On stage, she seemed to be at ease with the art form. But sans make up, at her Guru's dance school in Chennai, the strain of trying to imbibe the spirit of an alien culture showed on her face, even as her Guru, Uma Sundaram raved about Tomoko's hardwork - "I have students coming from many countries and all of them insist on taking a long break to go around India, but not the Japanese. These students refuse to take even a day off. Their enthusiasm is overwhelming".

Smiling coyly at the compliment, Tomoko says that there are quite a few from Japan who learn Bharatanatyam from various teachers in the city.

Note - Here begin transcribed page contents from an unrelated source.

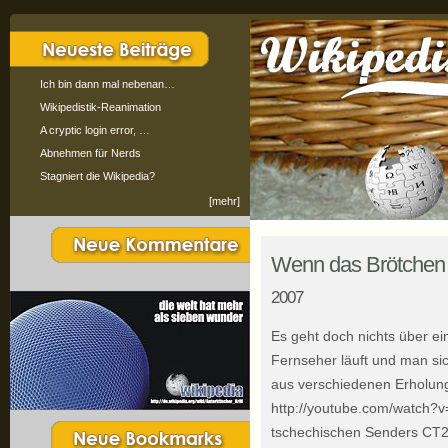
Ich bin dann mal nebenan…
Wikipedistik-Reanimation
A cryptic login error, …
Abnehmen für Nerds
Stagniert die Wikipedia?
[mehr]
Wenn das Brötchen i
2007
Es geht doch nichts über ei
Fernseher läuft und man sich
aus verschiedenen Erholu
http://youtube.com/watch?
tschechischen Senders CT2 i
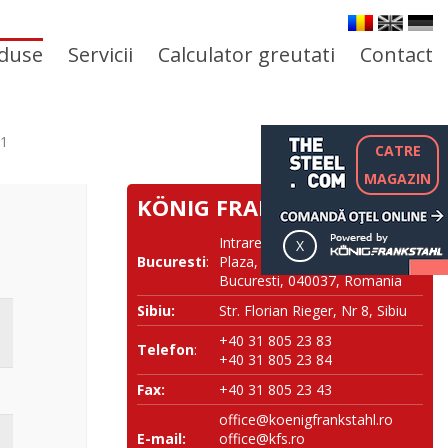
duse
Servicii
Calculator greutati
Contact
01
CATRE
MAGAZIN
KÖNIG FRANKSTAHL SRL
Intrarea NESTOREI nr. 1, River
Bucuresti
:
Plaza, Corp B, et 10, Sector 4,
Bucuresti, 040037, Romania
Sibiu:
Str. Florian Rieger, Nr 8, Sibiu
+40 31 805 23 83
Telefon
:
+40 31 805 23 84
Fax:
+40 31 805 23 43
office@koenigfrankstahl.ro
E-mail:
office@kfs.ro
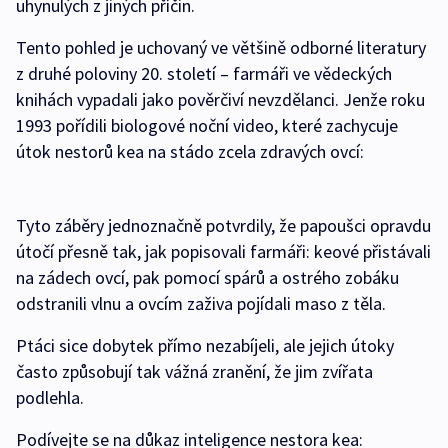
uhynulých z jiných příčin.
Tento pohled je uchovaný ve většině odborné literatury
z druhé poloviny 20. století – farmáři ve vědeckých
knihách vypadali jako pověrčiví nevzdělanci. Jenže roku
1993 pořídili biologové noční video, které zachycuje
útok nestorů kea na stádo zcela zdravých ovcí:
Tyto záběry jednoznačně potvrdily, že papoušci opravdu
útočí přesně tak, jak popisovali farmáři: keové přistávali
na zádech ovcí, pak pomocí spárů a ostrého zobáku
odstranili vlnu a ovcím zaživa pojídali maso z těla.
Ptáci sice dobytek přímo nezabíjeli, ale jejich útoky
často způsobují tak vážná zranění, že jim zvířata
podlehla.
Podívejte se na důkaz inteligence nestora kea:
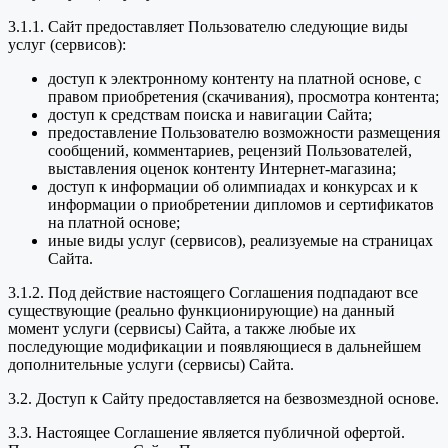
3.1.1. Сайт предоставляет Пользователю следующие виды
услуг (сервисов):
доступ к электронному контенту на платной основе, с
правом приобретения (скачивания), просмотра контента;
доступ к средствам поиска и навигации Сайта;
предоставление Пользователю возможности размещения
сообщений, комментариев, рецензий Пользователей,
выставления оценок контенту Интернет-магазина;
доступ к информации об олимпиадах и конкурсах и к
информации о приобретении дипломов и сертификатов
на платной основе;
иные виды услуг (сервисов), реализуемые на страницах
Сайта.
3.1.2. Под действие настоящего Соглашения подпадают все
существующие (реально функционирующие) на данный
момент услуги (сервисы) Сайта, а также любые их
последующие модификации и появляющиеся в дальнейшем
дополнительные услуги (сервисы) Сайта.
3.2. Доступ к Сайту предоставляется на безвозмездной основе.
3.3. Настоящее Соглашение является публичной офертой.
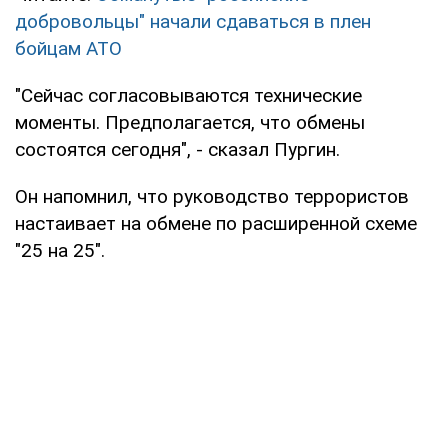
добровольцы" начали сдаваться в плен
бойцам АТО
"Сейчас согласовываются технические
моменты. Предполагается, что обмены
состоятся сегодня", - сказал Пургин.
Он напомнил, что руководство террористов
настаивает на обмене по расширенной схеме
"25 на 25".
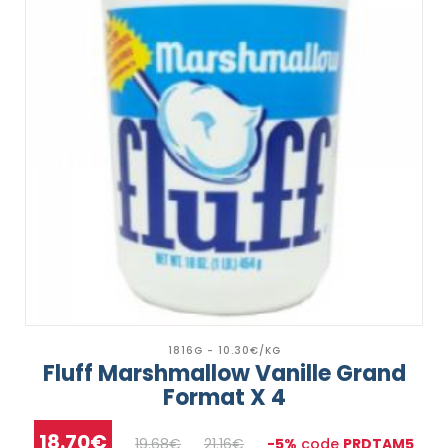
1816G - 10.30€/KG
Fluff Marshmallow Vanille Grand
Format X 4
18.70€
19.68€
21.16€
-5%
code
PRDTAM5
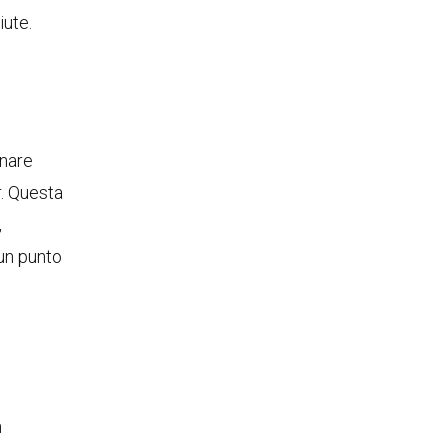
iute.
nare
r. Questa
,
 un punto
n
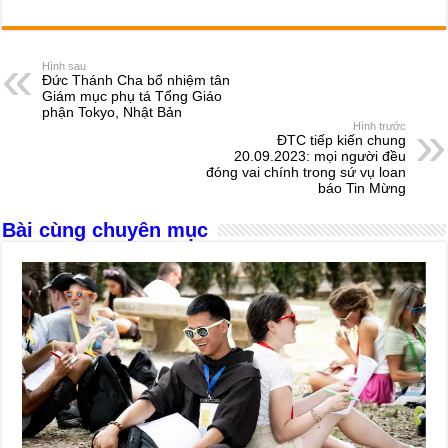
a
e
h
hr
b
m
h
c
ss
at
e
er
ail
ar
e
e
s
a
e
Hình sau
Đức Thánh Cha bổ nhiệm tân
b
n
A
d
Giám mục phụ tá Tổng Giáo
phận Tokyo, Nhật Bản
o
g
p
s
Hình trước
ĐTC tiếp kiến chung
o
er
p
20.09.2023: mọi người đều
đóng vai chính trong sứ vụ loan
k
báo Tin Mừng
Bài cùng chuyên mục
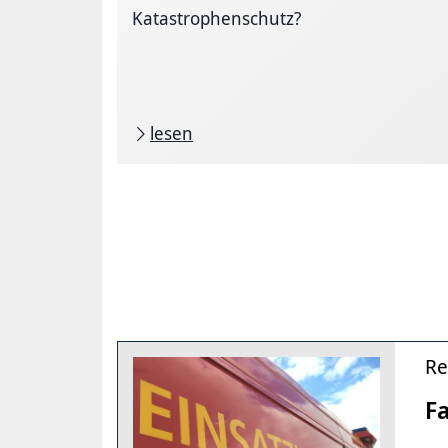
Katastrophenschutz?
lesen
Re
F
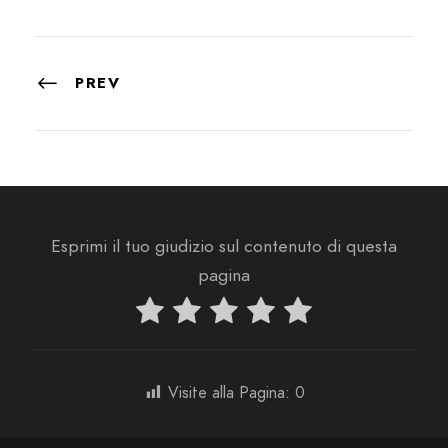
PREV
Esprimi il tuo giudizio sul contenuto di questa
pagina
Visite alla Pagina:
0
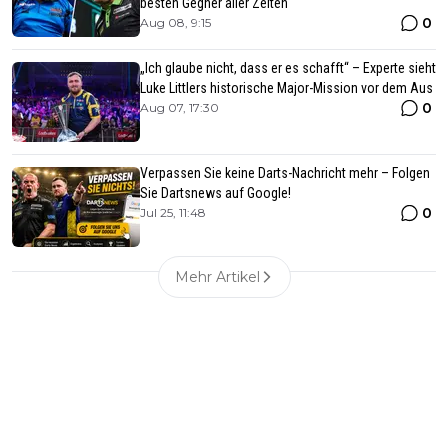
besten Gegner aller Zeiten
0
Aug 08, 9:15
„Ich glaube nicht, dass er es schafft“ – Experte sieht
Luke Littlers historische Major-Mission vor dem Aus
0
Aug 07, 17:30
Verpassen Sie keine Darts-Nachricht mehr – Folgen
Sie Dartsnews auf Google!
0
Jul 25, 11:48
Mehr Artikel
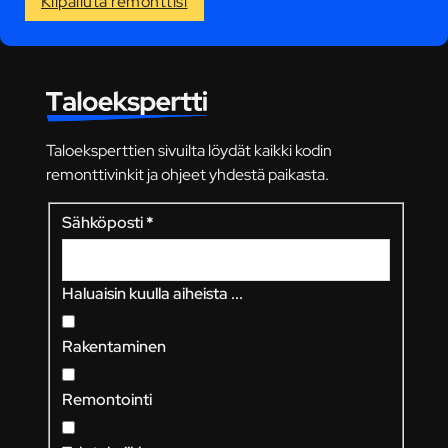
Kilpailuta remonttisi
Taloeksperttien sivuilta löydät kaikki kodin
remonttivinkit ja ohjeet yhdestä paikasta.
Sähköposti
*
Haluaisin kuulla aiheista ...
Rakentaminen
Remontointi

More interesting is Tomoko's love for Urdu with a graduate's degree in the language. But people's queries on why she chose Bharatnatyam and not Kathak seem to puzzle her.

"I have never tried to relate Urdu and dance, they are two different interests," she says. The artiste in Tomoko refuses to see the religious connotations of her pursuits. "I decided to study Urdu when I heard some Pakistanis in Japan speak," she says. "We have in our university professors to teach foreign languages, if the students wish to study them".

Sitting in the university library one day, Tomoko chanced upon a magazine on India and read through a piece on the natural beauty, arts, dance and music of Kerala.

The next thing she did was to take up a job, earned some money and set off to Kerala. Here she saw a ten-year-old girl dancing in a small gathering and found the music and movements so enchanting that she decided to return to India to learn Bharatanatyam. Tomoko took her initial lessons in the art from Yoko Ozawa, a Japanese conducting Bharatanatyam classes in Tokyo.

Later, she went to Ahmedabad and continued her training under Mrinalini Sarabhai, where she had her arangetram in 1997 before coming to Chennai.

Has she ever felt confused trying to understand the three religions - Islam through the study of Urdu, Hinduism through dance and her Buddhist roots?

"Never," she asserts. "Don't look at them, look into them and you will find it's the same values and emotions that guide us all. Bhakthi is common to all. We all pray and meditate," she philosophises.

Tomoko has her task cut out for the future - to share this understanding through dance with fellow citizens. She's aware it is not easy.

"May be not difficult either. May be, I can talk about Buddha (one of the Dasaavatars as described in the Gita) and his teachings through Bharatanatyam and bring the Japanese closer to this ancient Indian art,"declares Tomoko.